The ceremony began with a spirited performance of the Class of 2013 graduation rap song, Let's Go, EPAA!, by a quartet of two students and two teachers.

'We must lift as we climb'

Eugene Clark-Herrera, a partner in the law firm Orrick Herrington & Sutcliffe who founded the Mural Music & Arts Project, a youth arts group in East Palo Alto, gave the commencement address.

Drawing inspiration from the life of the late A. Leon Higginbotham Jr., one of the nation's most prominent African-American judges, Clark-Herrera urged the students to follow Higginbotham's simple idea: "We must lift as we climb."

"I think it's most appropriate, most relevant to you, to me, to us – black and brown people," said Clark-Herrera, a 2001 graduate of Stanford Law School who previously worked as public school teacher and science curriculum developer in the South Bronx and Washington Heights neighborhoods of New York City.

"It's not surprising to learn about the challenges we encounter in everyday life. We see movies about the challenges we face and we hear about them on the news, but these are the challenges that we live every day."

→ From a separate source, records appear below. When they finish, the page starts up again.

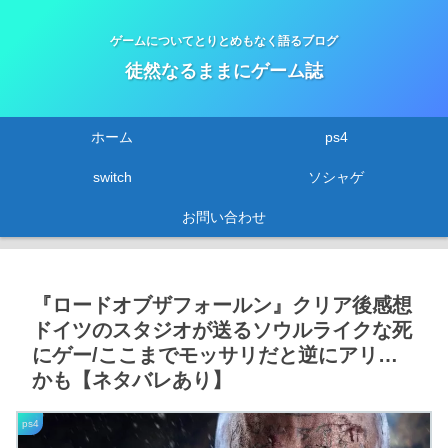
ゲームについてとりとめもなく語るブログ
徒然なるままにゲーム誌
ホーム
ps4
switch
ソシャゲ
お問い合わせ
『ロードオブザフォールン』クリア後感想
ドイツのスタジオが送るソウルライクな死
にゲー/ここまでモッサリだと逆にアリ…
かも【ネタバレあり】
ps4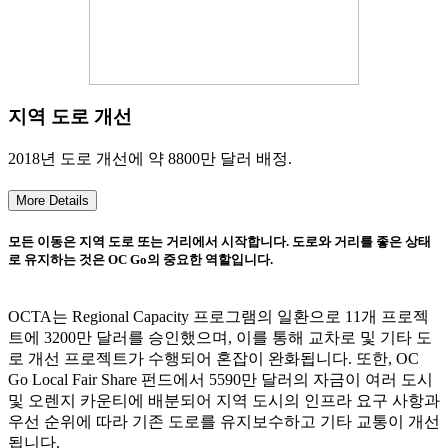
지역 도로 개선
2018년 도로 개선에 약 8800만 달러 배정.
More Details
모든 이동은 지역 도로 또는 거리에서 시작합니다. 도로와 거리를 좋은 상태
로 유지하는 것은 OC Go의 중요한 역할입니다.
OCTA는 Regional Capacity 프로그램의 일환으로 11개 프로젝
트에 3200만 달러를 승인했으며, 이를 통해 교차로 및 기타 도
로 개선 프로젝트가 수행되어 혼잡이 완화됩니다. 또한, OC
Go Local Fair Share 펀드에서 5590만 달러의 자금이 여러 도시
및 오렌지 카운티에 배분되어 지역 도시의 인프라 요구 사항과
우선 순위에 따라 기존 도로를 유지보수하고 기타 교통이 개선
됩니다.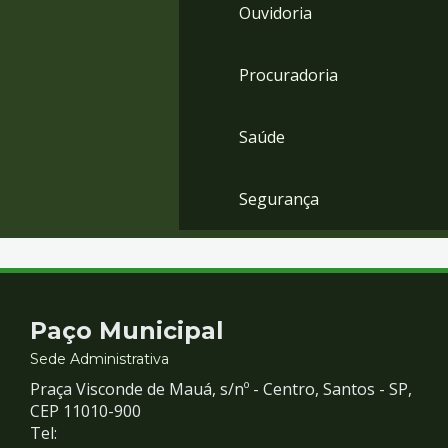
Ouvidoria
Procuradoria
Saúde
Segurança
Contato
Paço Municipal
e
Sede Administrativa
Praça Visconde de Mauá, s/nº - Centro, Santos - SP,
Redes
CEP 11010-900
Tel: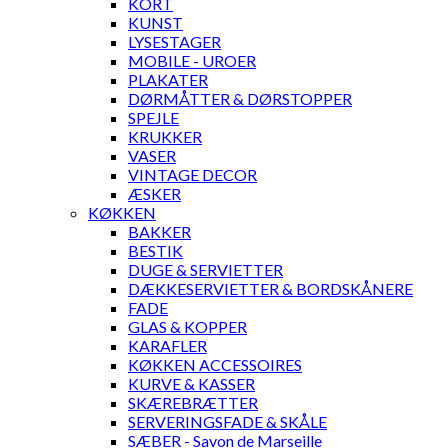
KORT
KUNST
LYSESTAGER
MOBILE - UROER
PLAKATER
DØRMÅTTER & DØRSTOPPER
SPEJLE
KRUKKER
VASER
VINTAGE DECOR
ÆSKER
KØKKEN
BAKKER
BESTIK
DUGE & SERVIETTER
DÆKKESERVIETTER & BORDSKÅNERE
FADE
GLAS & KOPPER
KARAFLER
KØKKEN ACCESSOIRES
KURVE & KASSER
SKÆREBRÆTTER
SERVERINGSFADE & SKÅLE
SÆBER - Savon de Marseille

Clark-Herrera encouraged the students to follow the example of the people who had opened doors for them.

"You also need to look back and see who's coming behind you and open the pathway so that they can walk behind you," he said.

"Maybe it's talking with younger students about your college experience next year – to a junior or a sophomore at the East Palo Alto Academy," he continued. "Maybe it's teaching kids in your neighborhoods how to resolve conflicts without violence. Maybe it's just practicing and pursuing for yourself personal excellence, because in that way you serve as a role model for people behind you."

Stanford and East Palo Alto Academy

In an interview before the graduation ceremony, Stanford Education Professor Linda Darling-Hammond said that when the Ravenswood City School District asked Stanford to establish the high school in 2001, the district was busing students to other schools, and less than 40 percent of them were earning high school diplomas.

The academy, whose student population is 76 percent Latino, 13 percent African American and 10 percent Pacific Islander, now awards diplomas to 90 percent of its students.

Students in the academy's Class of 2013 have been admitted to nearly three dozen colleges and universities.

Darling-Hammond said all of Stanford University has a relationship with the academy, through the nonprofit Stanford Schools Corporation.

"We send student teachers from our Stanford Teacher Education Program to the academy, and faculty in the Graduate School of Education have been involved in developing its curriculum in English, math, history and science," she said.

"Seniors at the academy come to Stanford once a week for a hands-on physics lab. The Institute for Diversity in the Arts recently sponsored a spoken word performance by academy students on campus. Stanford Hospital & Clinics sends a health van to the academy every two weeks, and an adolescent psychiatrist at Lucile Packard Children's Hospital oversees mental health services at the academy."

Darling-Hammond said nearly all of the 40 graduating seniors will be the first in their families to attend college. Two-thirds of their parents never graduated from high school and fewer than 10 percent attended college.

At the end of the hour-and-a-half ceremony, after each graduate had crossed the stage, received a diploma and posed for individual photograph with his or her adviser, it was left to Darling-Hammond to give the final speech.

"On behalf of the Stanford faculty and the faculty at East Palo Alto Academy, I want to offer our congratulations, our love and our pride in all that you have accomplished," she said. "Now I would like to ask the Class of 2013 to stand up and face the audience. Move your tassel from right to left as a symbol that you are now a high school graduate."

Kathleen J. Sullivan is a writer for Stanford News Service.